A Arte da Omissao

Austeridade – alternativas

Todos sabemos que cada país tem a sua própria realidade, mas isso não impede que não analisemos os que os outros países fazem para minimizar a austeridade. É quase certo que em 2013,  a nossa dívida chegará aos  124% do PIB. Dívida controlada ou descontrolada?

Na minha opinião, descontrolada, embora nos tentem enganar que está controlada, mas só à custa de receitas inventadas. A nossa economia agoniza. Quase todo o défice orçamental resulta dos juros da dívida. A viragem depende só de a aliviarmos. A reestruturação da dívida pública fatalmente vai acontecer. Não será de a fazer enquanto estamos fracos mas vivos? Ou os nossos “amigos” credores vão tomar essa iniciativa quando estivermos “mortos”?

A Islândia  em 2009, tinha em recessão de – 6,6% do PIB.Em 2011, estava com um crescimento de 2,6%. bastou o povo dizer que não pagava as dívidas dos bancos em dois referendos. Em Portugal castiga-se os rendimentos do trabalho.

Paul Krugman escreveu um dia que o que os políticos aprenderam com a grande recessão, e  da pior forma, foi que com pouco dinheiro e austeridade, foram realmente más ideias, em face de uma economia profundamente deprimida. Mas tudo já foi esquecido.

Também Alex Jones explica como os banqueiros e os globalistas controlam e implosão da economia mundial rumo a escravização global.

Entretanto, o cerco dissimulado vai sendo preparado. Faz sentido criar um super-ministro das finanças na Europa?

França

Também aumentou a carga fiscal, mas redireccionou o tiro para um alvo diferente. Criou uma taxa de 75% para rendimentos profissionais maiores que 1 milhão de euros anuais. Para quem aufere anualmente rendimentos superiores a 150 mil euros, verá ser aplicada uma taxa marginal de 45%, que a somar aos descontos para a segurança social e outros impostos, poderão chegar aos 62%. Podem dizer que Holland é da Maçonaria, no entanto estas medidas têm o condão de transmitir aos franceses mais desfavorecidos, que a crise não será paga só por eles, precisamente ao contrário do que é feito cá em Portugal.

** descida de 30% dos salários do Presidente da República e dos ministros

** Cada ministro passa a contar com 15 colaboradores.

** Frota oficial do governos que era de 117 carros passou para 91

** limite máximo de 450 mil euros anuais para dirigentes de empresas públicas

** Em algumas recepções no Eliseu, o champanhe foi substituído por sidra.

** Para combater o desemprego, Holland conta com a medida, já aprovada pelo Senado, de criação de 150 mil postos de trabalho, subsidiados pelo Estado, para jovens com poucas qualificações.
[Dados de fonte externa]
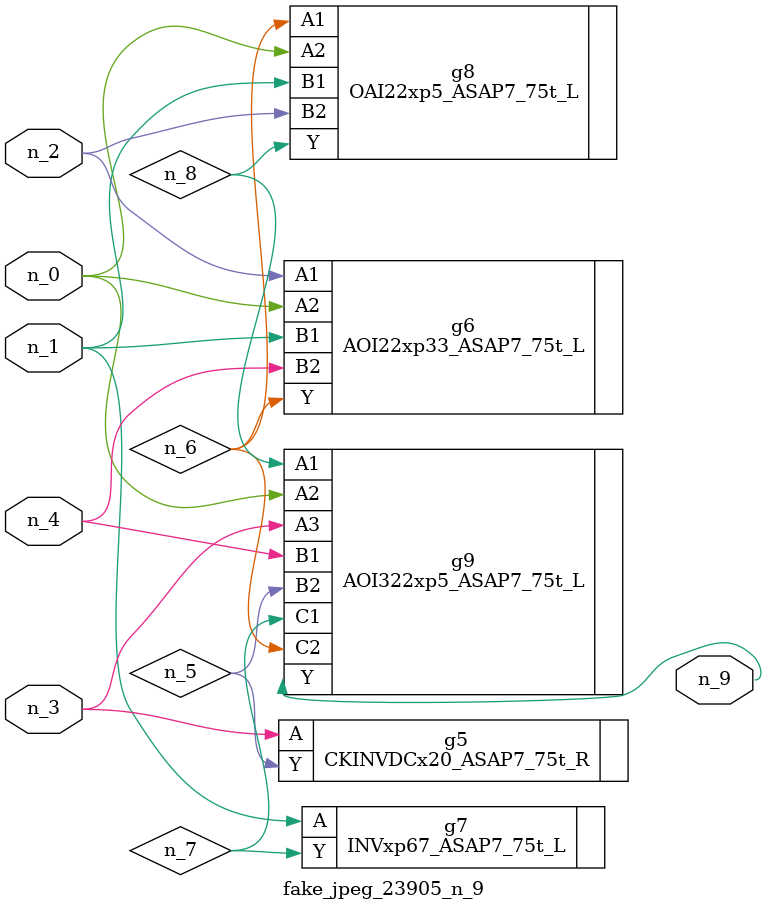
<source format=v>
module fake_jpeg_23905_n_9 (n_3, n_2, n_1, n_0, n_4, n_9);

input n_3;
input n_2;
input n_1;
input n_0;
input n_4;

output n_9;

wire n_8;
wire n_6;
wire n_5;
wire n_7;

CKINVDCx20_ASAP7_75t_R g5 ( 
.A(n_3),
.Y(n_5)
);

AOI22xp33_ASAP7_75t_L g6 ( 
.A1(n_2),
.A2(n_0),
.B1(n_1),
.B2(n_4),
.Y(n_6)
);

INVxp67_ASAP7_75t_L g7 ( 
.A(n_1),
.Y(n_7)
);

OAI22xp5_ASAP7_75t_L g8 ( 
.A1(n_6),
.A2(n_0),
.B1(n_1),
.B2(n_2),
.Y(n_8)
);

AOI322xp5_ASAP7_75t_L g9 ( 
.A1(n_8),
.A2(n_0),
.A3(n_3),
.B1(n_4),
.B2(n_5),
.C1(n_7),
.C2(n_6),
.Y(n_9)
);


endmodule
</source>
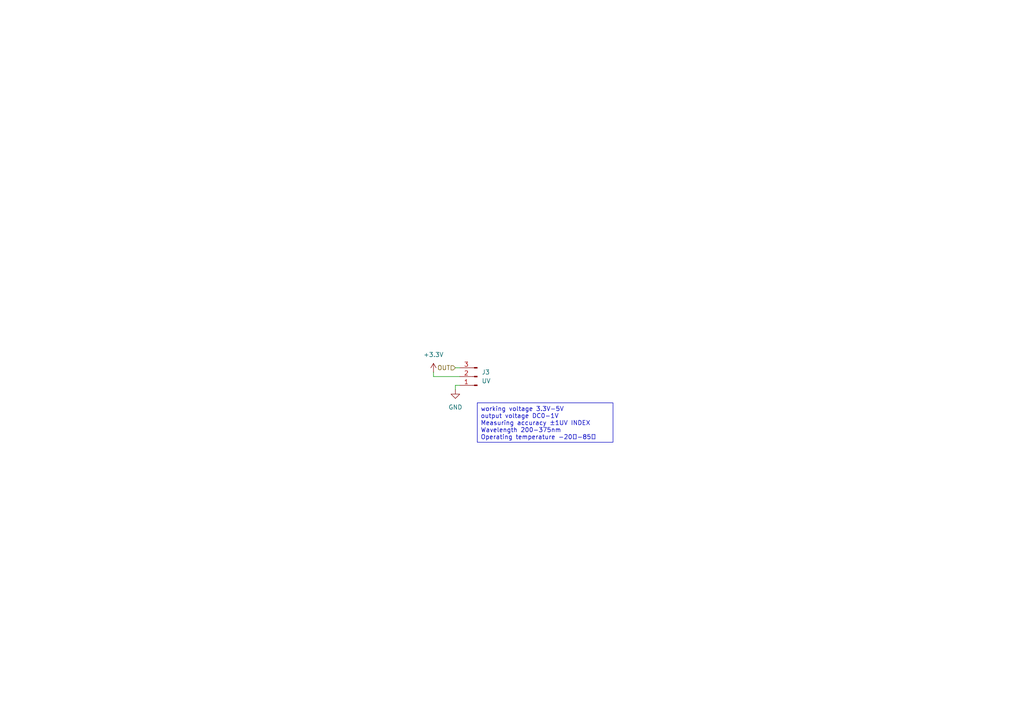
<source format=kicad_sch>
(kicad_sch
	(version 20250114)
	(generator "eeschema")
	(generator_version "9.0")
	(uuid "f6516630-0a7c-4beb-ae77-969e312aefd7")
	(paper "A4")
	
	(text_box "working voltage 3.3V-5V\noutput voltage DC0-1V\nMeasuring accuracy ±1UV INDEX\nWavelength 200-375nm\nOperating temperature -20℃-85℃"
		(exclude_from_sim no)
		(at 138.43 116.84 0)
		(size 39.37 11.43)
		(margins 0.9525 0.9525 0.9525 0.9525)
		(stroke
			(width 0)
			(type default)
		)
		(fill
			(type none)
		)
		(effects
			(font
				(size 1.27 1.27)
			)
			(justify left top)
		)
		(uuid "2e45d0e8-b996-4b7e-86d2-de2a31bc12a8")
	)
	(wire
		(pts
			(xy 132.08 113.03) (xy 132.08 111.76)
		)
		(stroke
			(width 0)
			(type default)
		)
		(uuid "4e8d17ae-5c30-45c7-b2e5-6ecf2e17bd08")
	)
	(wire
		(pts
			(xy 125.73 107.95) (xy 125.73 109.22)
		)
		(stroke
			(width 0)
			(type default)
		)
		(uuid "5acbaf9d-fac0-436c-a5fd-90f3f948efdb")
	)
	(wire
		(pts
			(xy 132.08 106.68) (xy 133.35 106.68)
		)
		(stroke
			(width 0)
			(type default)
		)
		(uuid "73b01d53-b029-4969-a51b-8f3d8f8d9c05")
	)
	(wire
		(pts
			(xy 132.08 111.76) (xy 133.35 111.76)
		)
		(stroke
			(width 0)
			(type default)
		)
		(uuid "b9cd2f95-840a-40ff-9600-534119c77f34")
	)
	(wire
		(pts
			(xy 125.73 109.22) (xy 133.35 109.22)
		)
		(stroke
			(width 0)
			(type default)
		)
		(uuid "e5ab4f3e-56df-4cf6-aae7-2a48ddd45f11")
	)
	(hierarchical_label "OUT"
		(shape input)
		(at 132.08 106.68 180)
		(effects
			(font
				(size 1.27 1.27)
			)
			(justify right)
		)
		(uuid "22be9810-2dda-4f47-8e74-9529d4b1b3a7")
	)
	(symbol
		(lib_id "Connector:Conn_01x03_Pin")
		(at 138.43 109.22 180)
		(unit 1)
		(exclude_from_sim no)
		(in_bom yes)
		(on_board yes)
		(dnp no)
		(fields_autoplaced yes)
		(uuid "0f6e6e4d-523e-4e76-9b9a-0ef50eb2870f")
		(property "Reference" "J3"
			(at 139.7 107.9499 0)
			(effects
				(font
					(size 1.27 1.27)
				)
				(justify right)
			)
		)
		(property "Value" "UV"
			(at 139.7 110.4899 0)
			(effects
				(font
					(size 1.27 1.27)
				)
				(justify right)
			)
		)
		(property "Footprint" "Connector_PinHeader_2.54mm:PinHeader_1x03_P2.54mm_Vertical"
			(at 138.43 109.22 0)
			(effects
				(font
					(size 1.27 1.27)
				)
				(hide yes)
			)
		)
		(property "Datasheet" "~"
			(at 138.43 109.22 0)
			(effects
				(font
					(size 1.27 1.27)
				)
				(hide yes)
			)
		)
		(property "Description" "Generic connector, single row, 01x03, script generated"
			(at 138.43 109.22 0)
			(effects
				(font
					(size 1.27 1.27)
				)
				(hide yes)
			)
		)
		(pin "1"
			(uuid "d87e08cd-2fed-4358-8355-190ff5b14c00")
		)
		(pin "3"
			(uuid "b66f2263-cf9e-494a-8bae-54356c59ee2c")
		)
		(pin "2"
			(uuid "451daa6b-2937-4aaf-a72e-912b1c9d2dc7")
		)
		(instances
			(project "Mainboard"
				(path "/2e068214-66f3-41bd-beea-f3af3145335c/9ca67ca7-ef7e-4da1-adfd-dc65ef45cecc"
					(reference "J3")
					(unit 1)
				)
			)
		)
	)
	(symbol
		(lib_id "power:+3.3V")
		(at 125.73 107.95 0)
		(unit 1)
		(exclude_from_sim no)
		(in_bom yes)
		(on_board yes)
		(dnp no)
		(fields_autoplaced yes)
		(uuid "c26ad941-f433-4722-8545-4df95e4a03a6")
		(property "Reference" "#PWR06"
			(at 125.73 111.76 0)
			(effects
				(font
					(size 1.27 1.27)
				)
				(hide yes)
			)
		)
		(property "Value" "+3.3V"
			(at 125.73 102.87 0)
			(effects
				(font
					(size 1.27 1.27)
				)
			)
		)
		(property "Footprint" ""
			(at 125.73 107.95 0)
			(effects
				(font
					(size 1.27 1.27)
				)
				(hide yes)
			)
		)
		(property "Datasheet" ""
			(at 125.73 107.95 0)
			(effects
				(font
					(size 1.27 1.27)
				)
				(hide yes)
			)
		)
		(property "Description" "Power symbol creates a global label with name \"+3.3V\""
			(at 125.73 107.95 0)
			(effects
				(font
					(size 1.27 1.27)
				)
				(hide yes)
			)
		)
		(pin "1"
			(uuid "fed11d3c-9e85-49e5-8d08-4fbdc56dc783")
		)
		(instances
			(project "Mainboard"
				(path "/2e068214-66f3-41bd-beea-f3af3145335c/9ca67ca7-ef7e-4da1-adfd-dc65ef45cecc"
					(reference "#PWR06")
					(unit 1)
				)
			)
		)
	)
	(symbol
		(lib_id "power:GND")
		(at 132.08 113.03 0)
		(unit 1)
		(exclude_from_sim no)
		(in_bom yes)
		(on_board yes)
		(dnp no)
		(fields_autoplaced yes)
		(uuid "cc4abc05-4551-4dfa-933e-774fbf81147b")
		(property "Reference" "#PWR05"
			(at 132.08 119.38 0)
			(effects
				(font
					(size 1.27 1.27)
				)
				(hide yes)
			)
		)
		(property "Value" "GND"
			(at 132.08 118.11 0)
			(effects
				(font
					(size 1.27 1.27)
				)
			)
		)
		(property "Footprint" ""
			(at 132.08 113.03 0)
			(effects
				(font
					(size 1.27 1.27)
				)
				(hide yes)
			)
		)
		(property "Datasheet" ""
			(at 132.08 113.03 0)
			(effects
				(font
					(size 1.27 1.27)
				)
				(hide yes)
			)
		)
		(property "Description" "Power symbol creates a global label with name \"GND\" , ground"
			(at 132.08 113.03 0)
			(effects
				(font
					(size 1.27 1.27)
				)
				(hide yes)
			)
		)
		(pin "1"
			(uuid "d67f84c5-a9e9-4c06-84f1-aea745497898")
		)
		(instances
			(project "Mainboard"
				(path "/2e068214-66f3-41bd-beea-f3af3145335c/9ca67ca7-ef7e-4da1-adfd-dc65ef45cecc"
					(reference "#PWR05")
					(unit 1)
				)
			)
		)
	)
)

</source>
Uma outra proposta ainda para aprovação, propõe aumentar o valor das indemnizações por despedimento. (tal como cá)

Itália

** Redução da contribuição para a Segurança Social, em empresas que contratem trabalhadores mais velhos.

** Subsídio estatal a quem adira ao programa conhecido como Work Sharing (todos os trabalhadores aceitem reduzir o horário  e salário e em contrapartida não há despedimentos)

**Redução de impostos sobre trabalho extraordinário

** Criação de uma taxa única de 10%, em sede de IRS, para os cientistas que optem regressar ao país natal (tal como nós)

** Incentivos à troca de carros usados

Bélgica

** Alterações nos subsídios de desemprego: bom nos primeiros três meses, mais depois começa a levar cores, para incentivar o regresso ao mercado de trabalho

** Contribuição adicional para a Segurança Social pelas empresas que despedem sistematicamente os trabalhadores mais idosos.

Alemanha

** Em 2009, reduziu os impostos para trabalhadores e empresas.

** Redução de impostos para os mais pobres.

Espanha

Atrapalhada como está, está em negociações com as petrolíferas, de forma a não se reflector o aumento do IVA no preço final ao consumidor.